We contacted Erick, and although this is his career, he also does work for the cost of the prosthetics for situations like Cesar. He offered to come to Coban and assess him. Cesar and Erick met at our home in Coban where the assessment took place, and then Cesar returned to the city with Erick for 5 days where the prosthetics were built and he had some therapy and training for walking. The look on Cesar´s face when Erick told him that he would return from the city walking was incredible. Erick is also an amputee. He lost his leg in a motorcycle accident 20 years ago, so he is such a good advocate and encourager. When they can see an amputee working in a good career, but with such a generous heart to give back to his own people.
We returned Cesar back to his village last Monday. It was an emotional moment when he got out of the truck and walked into the home of his Mom. His boys 4 and 2 years old, at first were afraid of him. They had never seen their Dad at full height. As we sat in his Mom´s kitchen, one by one friends and neighbours came in to greet him and see his new legs. They had never seen such a thing. We were so blessed to have had a front row seat to this event. If you are able to help towards the cost of Cesar's prosthetics ($2400 USD) tax receiptable donation options can be found at the bottom of this email.
The second story is about the village of Santa Marta. We were invited to this village almost two years ago now, where we showed the film The Hope, in Qéqchí. It was well received and it was decided that they would be a good recipient of a maternity clinic. 125 families in this village and 3 midwives, but the clinic will serve 3 other villages. The rural nurse who visits once per month for each village, will now use the maternity clinic for his visits to all four villages. I have posted a photo of what the rural nurse used before for his visits. The people of the village of Santa Marta have been a real joy to work with.

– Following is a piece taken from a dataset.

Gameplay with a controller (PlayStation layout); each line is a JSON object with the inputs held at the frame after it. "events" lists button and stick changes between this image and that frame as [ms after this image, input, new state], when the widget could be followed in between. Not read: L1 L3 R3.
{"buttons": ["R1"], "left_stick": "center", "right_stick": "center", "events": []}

Recently one of the leaders phoned Sergio, our interpreter and also a Pastor, and said that 5 families in the village want to become Christians. That they would like to be discipled and after this, start a Church.
They asked if it could be done outside of their community due to some persecution from some others in the village.

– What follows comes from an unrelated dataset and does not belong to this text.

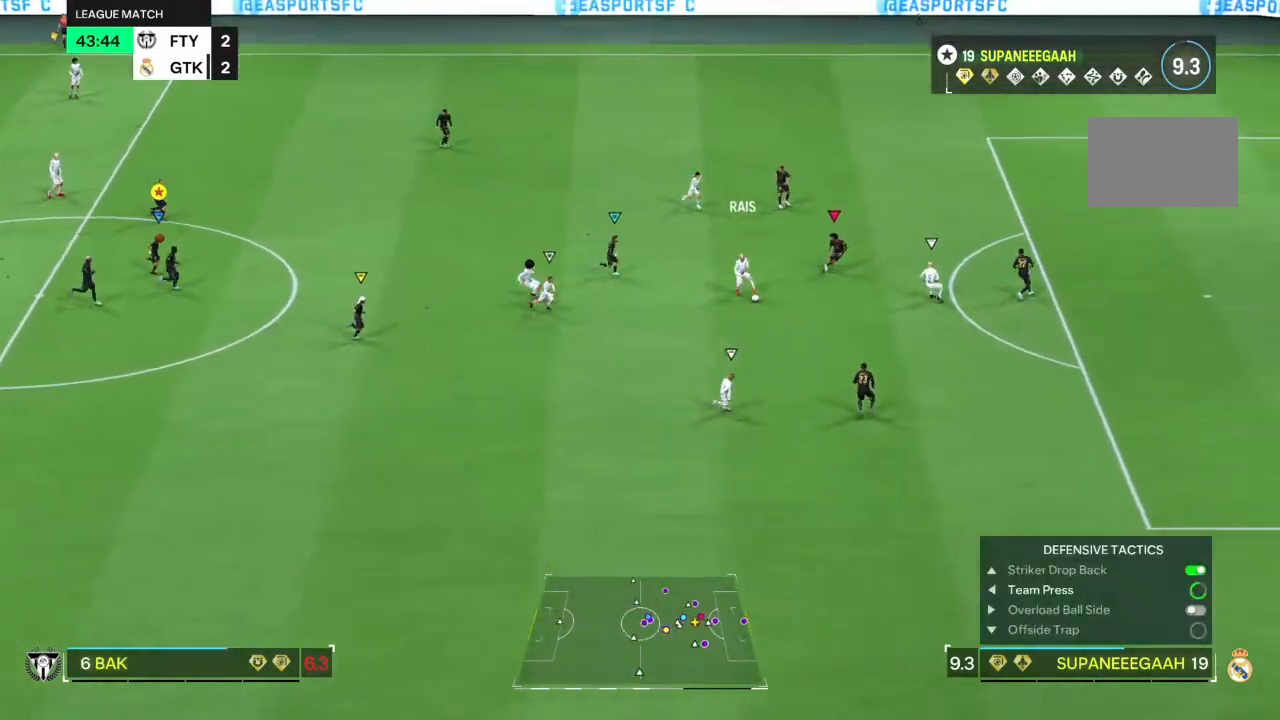
{"buttons": [], "left_stick": "center", "right_stick": "center", "events": [[300, "R1", "up"]]}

We said if they were willing to come all the way to our home, an hour and a half, we would open our home to them.
Last week hey studied for about 3 and a half hours with Sergio. They have never owned a Bible, and so we gave a gift of a Qéqchí Bible to each family. Sergio said they had lots of questions. It just blessed our hearts to look out on our deck and see 11 people so open and learning and hungry for the Word of God. They will come once per month for Bible Study.
They have received us and fed us many times in their village, and so it was a pleasure to host them and feed them, Canadian style, in our home.
Please pray for these new believers and pray for Sergio as he leads.
We had an opportunity to bring Gleaners food and our films to help another CTEN missionary, LynnAnn Murphy, in Huehuetenango, a northern department in Guatemala. We love to go and see other parts of Guatemala. Two very needy communities received the food and were very moved by the film Magdalena. We will be making arrangements for more food to be sent, as it was well received.